Search code examples
pythonpython-2.7numpyinterpolationdata-analysis

runtimewarning while using lagrange interpolation in numpy


I am trying to implement lagrange interpolation on a time series. My input is in below format which contains two columns datetime and stock value

'3/8/2012 16:00:00  32.21'
'3/9/2012 16:00:00  32.16'
'3/12/2012 16:00:00 32.2'
'3/13/2012 16:00:00 Missing_1'
'3/14/2012 16:00:00 32.88'
'3/15/2012 16:00:00 32.94'
'3/16/2012 16:00:00 32.95'
'3/19/2012 16:00:00 32.61'
'3/20/2012 16:00:00 32.15'
'3/21/2012 16:00:00 Missing_2'
'3/22/2012 16:00:00 32.09'
'3/23/2012 16:00:00 32.11'
'3/26/2012 16:00:00 Missing_3'

In some of the input cases the stock value is missing, these missing values i am trying to predict using scipy.interpolate

def is_number(s):
    try:
        float(s)
        return True
    except ValueError:
        return False

for k in a: # a is input list
    x,y = k.split("\t")
    if is_number(y):
        x = datetime.datetime.strptime(x,"%m/%d/%Y %H:%M:%S")
        x = time.mktime(x.timetuple())
        y = float(y)
        x_axis.append(x)
        y_axis.append(y)
    else:
        x = datetime.datetime.strptime(x,"%m/%d/%Y %H:%M:%S")
        x = time.mktime(x.timetuple())
        unknown_x.append(x)


x = np.array(x_axis)
y = np.array(y_axis)
unknown = np.array(unknown_x)
y_interp=scipy.interpolate.lagrange(x, y)
for k in unknown:
    print y_interp(k)

But i am getting runtime warning,

/var/ml/python/local/lib/python2.7/site-packages/numpy/lib/polynomial.py:728: RuntimeWarning: invalid value encountered in add
  val = NX.concatenate((zr, a1)) + a2
/var/ml/python/local/lib/python2.7/site-packages/numpy/lib/polynomial.py:725: RuntimeWarning: invalid value encountered in add
  val = a1 + a2

Solution

  • Your xs from your date conversion result in large values. Inputting those in a (Lagrange) polynomial and then trying to do an interpolation likely results in numerical instable calculations (since, for large x to obtain a relatively small y, you'll need small coefficients).

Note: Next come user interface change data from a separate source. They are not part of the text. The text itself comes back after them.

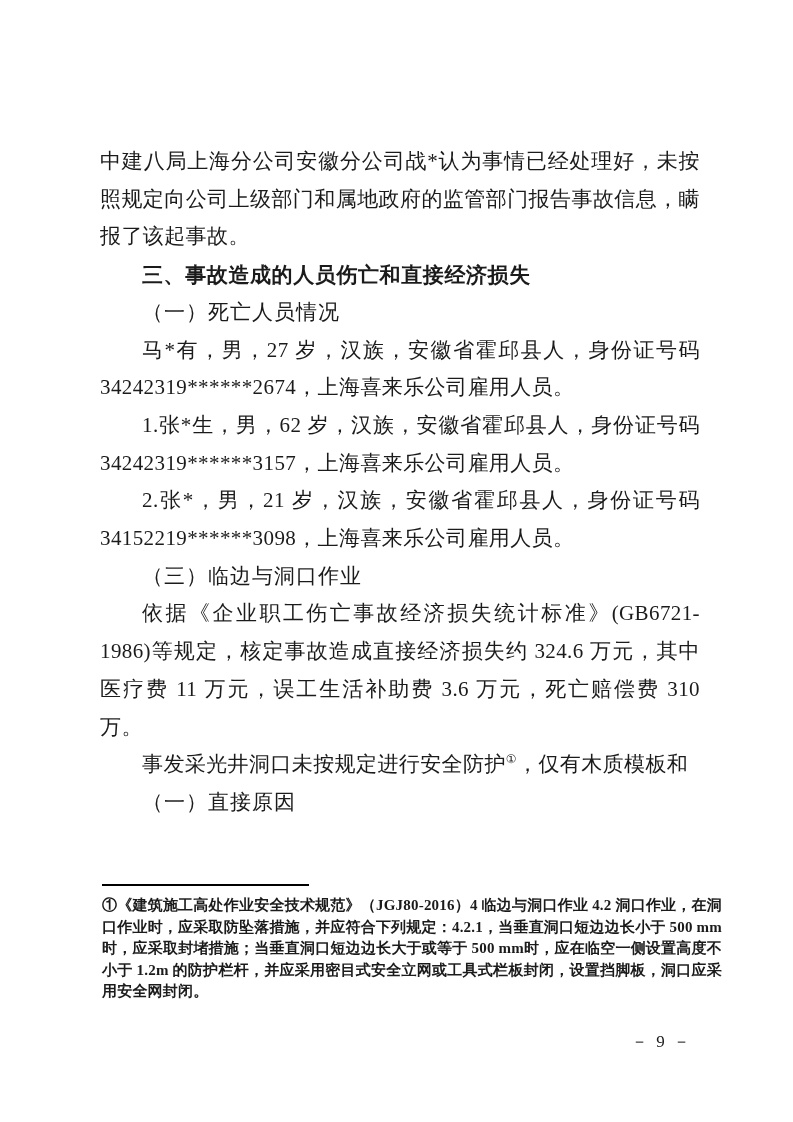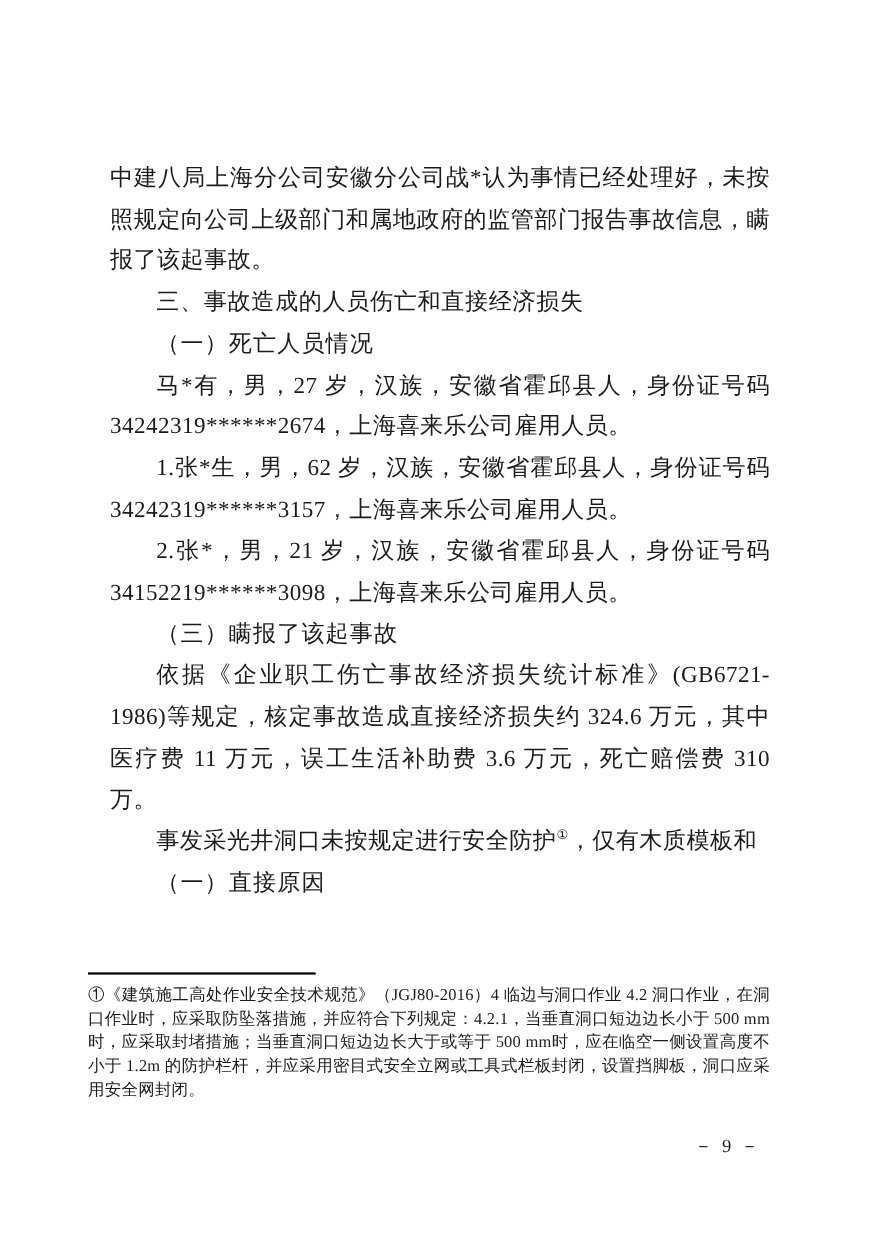--- a/index.html
+++ b/index.html
@@ -21,36 +21,37 @@
     width: 600px;
     font-size: 21px;
     line-height: 37.7px;
     text-align: justify;
     letter-spacing: 0.4px;
   }
   .para { margin: 0; }
   .indent { text-indent: 2em; }
   .heading {
     font-family: "Liberation Sans", "DejaVu Sans", sans-serif;
-    font-weight: normal;
+    font-weight: bold;
     letter-spacing: 0.6px;
   }
   .subheading {
     
     letter-spacing: 1px;
   }
   .fn-ref {
     font-size: 12px;
     line-height: 0;
     vertical-align: super;
   }
   .footnote-area {
     position: absolute;
-    left: 80px; top: 884px;
+    left: 102px; top: 884px;
     width: 620px;
+    font-weight: bold;
   }
   .footnote-rule {
     width: 207px; height: 2px;
     background: #000000;
     margin-bottom: 9px;
   }
   .footnote-text {
     font-size: 15px;
     line-height: 21.6px;
     text-align: justify;
@@ -77,21 +78,21 @@
 
     <p class="para subheading indent">（一）死亡人员情况</p>
 
     <p class="para indent">马*有，男，27 岁，汉族，安徽省霍邱县人，身份证号码34242319******2674，上海喜来乐公司雇用人员。</p>
 
 
     <p class="para indent">1.张*生，男，62 岁，汉族，安徽省霍邱县人，身份证号码34242319******3157，上海喜来乐公司雇用人员。</p>
 
     <p class="para indent">2.张*，男，21 岁，汉族，安徽省霍邱县人，身份证号码34152219******3098，上海喜来乐公司雇用人员。</p>
 
-    <p class="para subheading indent">（三）瞒报了该起事故</p>
+    <p class="para subheading indent">（三）临边与洞口作业</p>
 
     <p class="para indent">依据《企业职工伤亡事故经济损失统计标准》(GB6721-1986)等规定，核定事故造成直接经济损失约 324.6 万元，其中医疗费 11 万元，误工生活补助费 3.6 万元，死亡赔偿费 310 万。</p>
 
 
     <p class="para indent"><span>事发采光井洞口未按规定进行安全防护</span><sup class="fn-ref">①</sup><span>，仅有木质模板和</span></p>
 
     <p class="para subheading indent">（一）直接原因</p>
 
   </div>
 

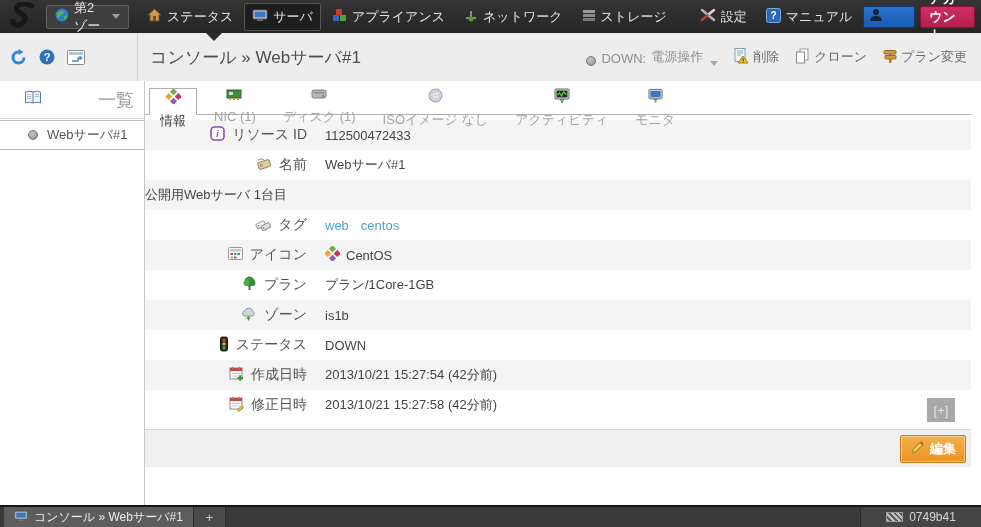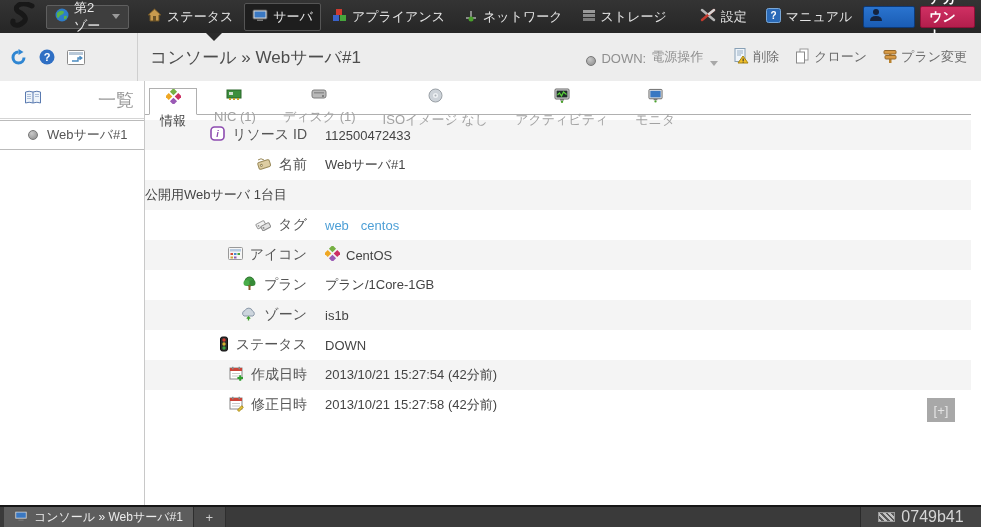--- a/index.html
+++ b/index.html
@@ -67,21 +67,21 @@
   .expand-btn { position:absolute; right:26px; top:398px; width:28px; height:24px; background:#a8a8a8;
     color:#e4e4e4; font-size:13px; display:flex; align-items:center; justify-content:center; cursor:pointer; }
 
   
   .taskbar { position:absolute; left:0; bottom:0; width:981px; height:22px; background:#3a3a3a; border-top:2px solid #161616; display:flex; align-items:stretch; }
   .task-tab { display:flex; align-items:center; gap:6px; background:#5d5d5d; border-right:1px solid #2e2e2e;
     color:#ececec; font-size:12px; padding:0 10px; margin-left:4px; cursor:pointer; white-space:nowrap; }
   .task-newtab { width:32px; background:#4a4a4a; border-right:1px solid #2e2e2e; color:#ccc; font-size:13px;
     display:flex; align-items:center; justify-content:center; cursor:pointer; }
   .task-right { margin-left:auto; width:121px; background:#454545; border-left:1px solid #2a2a2a;
-    display:flex; align-items:center; justify-content:center; gap:6px; color:#d5d5d5; font-size:16px; }
+    display:flex; align-items:center; justify-content:center; gap:6px; color:#d5d5d5; font-size:12px; }
   .hatch { width:17px; height:10px; border:1px solid #9a9a9a;
     background:repeating-linear-gradient(45deg,#c2c2c2 0 2px,#5a5a5a 2px 4px); }
 </style>
 </head>
 <body>
 
 <div class="screen">
 
   <header class="topbar">
     <span class="logo">
@@ -431,20 +431,30 @@
                 <rect x="9.5" y="0.8" width="1.5" height="2.5" fill="#888"></rect>
                 <path d="M3,7.5 h8 M3,10 h8" stroke="#ccc"></path>
                 <path d="M8.5,14 L12.8,9.7 L14.3,11.2 L10,15.5 Z" fill="#e8c83a" stroke="#a8881a"></path>
               </svg></span>
           <span>修正日時</span>
         </div>
         <div class="info-value">2013/10/21 15:27:58 (42分前)</div>
       </div>
     </div>
 
+    <div class="edit-strip">
+      <div class="edit-btn">
+        <span><svg width="15" height="15" viewBox="0 0 15 15">
+              <path d="M2,13 L3,9.5 L10.5,2 L13,4.5 L5.5,12 Z" fill="#f0d63c" stroke="#8a7a1a"></path>
+              <path d="M10.5,2 L13,4.5" stroke="#d05a4a" stroke-width="2.5"></path>
+              <path d="M2,13 L3.2,9.8 L5.2,11.8 Z" fill="#c8a888"></path>
+            </svg></span>
+        <span>編集</span>
+      </div>
+    </div>
   </main>
 
   <div class="expand-btn">[+]</div>
 
   <footer class="taskbar">
     <div class="task-tab">
       <span><svg width="14" height="12" viewBox="0 0 16 13">
             <rect x="1" y="1" width="14" height="9" rx="1" fill="#d8d8d8" stroke="#555"></rect>
             <rect x="2.5" y="2.5" width="11" height="6" fill="#3a78c2"></rect>
             <rect x="5" y="10.5" width="6" height="1.5" fill="#777"></rect>

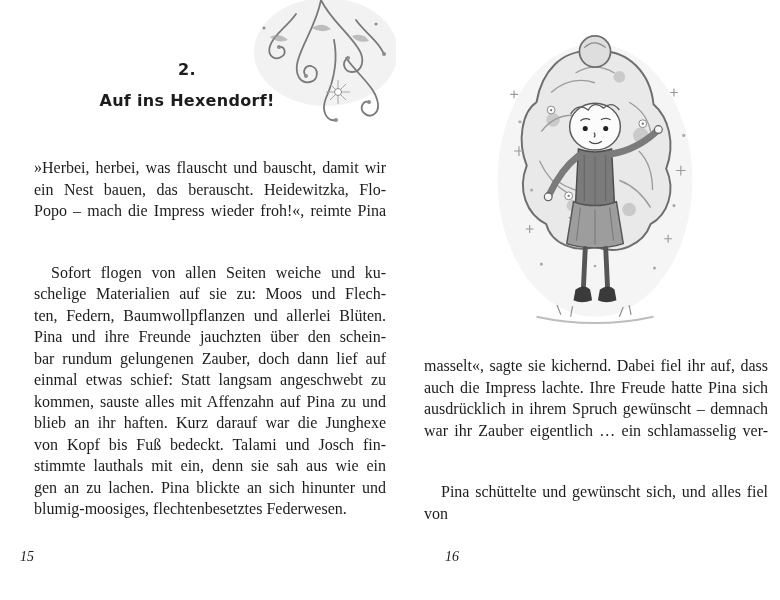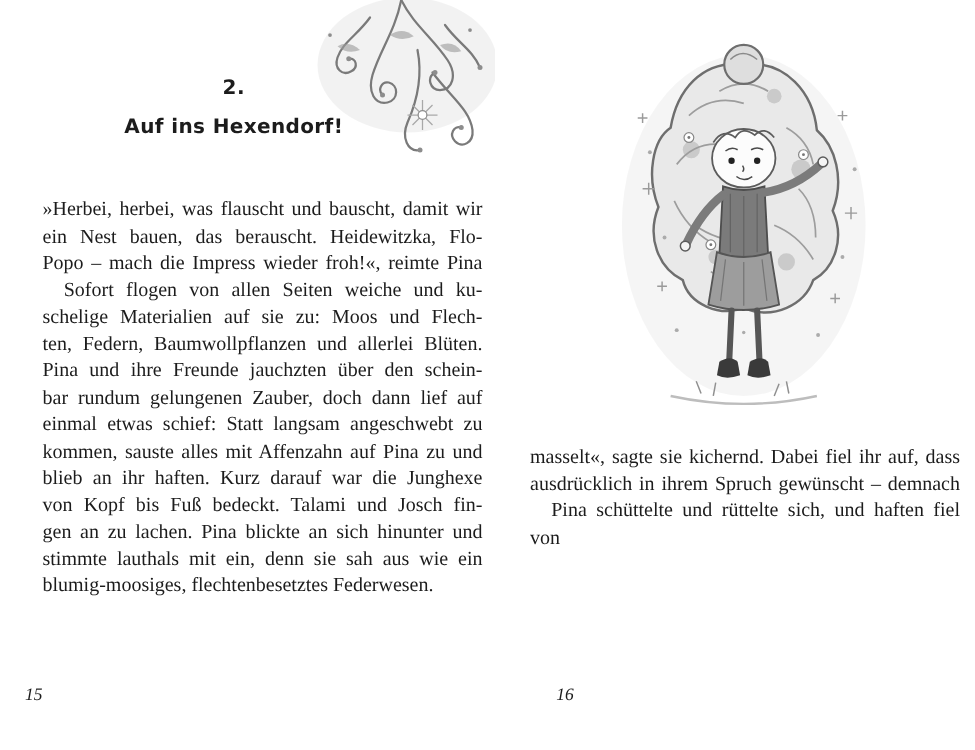--- a/index.html
+++ b/index.html
@@ -42,21 +42,21 @@
   }
   .text-col.left  { left: 34px;  top: 157px; width: 352px; }
   .text-col.right { left: 424px; top: 355px; width: 344px; }
   .line {
     font-size: 16px;
     line-height: 21.5px;
     text-align: justify;
     text-align-last: justify;
   }
   .line.para-end { text-align-last: auto; }
-  .line.indent   { text-indent: 17px; }
+  .line.indent   { text-indent: 17px; margin-top: 40px; }
   .page-num {
     position: absolute;
     top: 549px;
     font-size: 14px;
     font-style: italic;
     text-align: left;
   }
   .page-num.left  { left: 20px;  width: 352px; }
   .page-num.right { left: 445px; width: 344px; }
   .flourish-wrap {
@@ -126,22 +126,22 @@
     <div class="line">Popo – mach die Impress wieder froh!«, reimte Pina</div>
     <div class="line indent">Sofort flogen von allen Seiten weiche und ku-</div>
     <div class="line">schelige Materialien auf sie zu: Moos und Flech-</div>
     <div class="line">ten, Federn, Baumwollpflanzen und allerlei Blüten.</div>
     <div class="line">Pina und ihre Freunde jauchzten über den schein-</div>
     <div class="line">bar rundum gelungenen Zauber, doch dann lief auf</div>
     <div class="line">einmal etwas schief: Statt langsam angeschwebt zu</div>
     <div class="line">kommen, sauste alles mit Affenzahn auf Pina zu und</div>
     <div class="line">blieb an ihr haften. Kurz darauf war die Junghexe</div>
     <div class="line">von Kopf bis Fuß bedeckt. Talami und Josch fin-</div>
+    <div class="line">stimmte lauthals mit ein, denn sie sah aus wie ein</div>
     <div class="line">gen an zu lachen. Pina blickte an sich hinunter und</div>
-    <div class="line">stimmte lauthals mit ein, denn sie sah aus wie ein</div>
     <div class="line para-end">blumig-moosiges, flechtenbesetztes Federwesen.</div>
   </div>
 
   <div class="page-num left">15</div>
 
   <div class="witch-wrap">
     <svg width="230" height="312" viewBox="0 0 230 320">
       <ellipse cx="115" cy="150" rx="100" ry="140" fill="#000000" opacity="0.04"></ellipse>
 
       <path d="M115 18 C80 14 60 40 55 70 C40 80 35 110 45 135 C35 160 45 185 65 195 C70 215 95 225 115 218 C140 228 165 215 172 195 C190 185 198 160 188 138 C198 112 190 85 175 72 C172 42 150 14 115 18 Z" fill="#e9e9e9" stroke="#6e6e6e" stroke-width="2"></path>
@@ -230,19 +230,21 @@
         <circle cx="206" cy="104" r="1.6"></circle>
         <circle cx="60" cy="236" r="1.6"></circle>
         <circle cx="176" cy="240" r="1.6"></circle>
         <circle cx="115" cy="238" r="1.4"></circle>
       </g>
     </svg>
   </div>
 
   <div class="text-col right">
     <div class="line">masselt«, sagte sie kichernd. Dabei fiel ihr auf, dass</div>
+    <div class="line">auch die Impress lachte. Ihre Freude hatte Pina sich</div>
     <div class="line">ausdrücklich in ihrem Spruch gewünscht – demnach</div>
-    <div class="line indent">Pina schüttelte und rüttelte sich, und haften fiel von</div>
+    <div class="line">war ihr Zauber eigentlich … ein schlamasselig ver-</div>
+    <div class="line indent">Pina schüttelte und gewünscht sich, und alles fiel von</div>
   </div>
 
   <div class="page-num right">16</div>
 
 </div>
 
 </body></html>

    In addition, the documentation for scipy.interpolate.lagrange warns that the implementation is numerically unstable.

    Always normalize your data to some reasonable numbers. You could subtract a certain date; the default uses 1970, unix zero time, which is obviously a bad choice. With your example dates, pick e.g. first of March 2012), or divide by a value somewhere in the middle (1332000000 could be a good value) to get all your values around 1.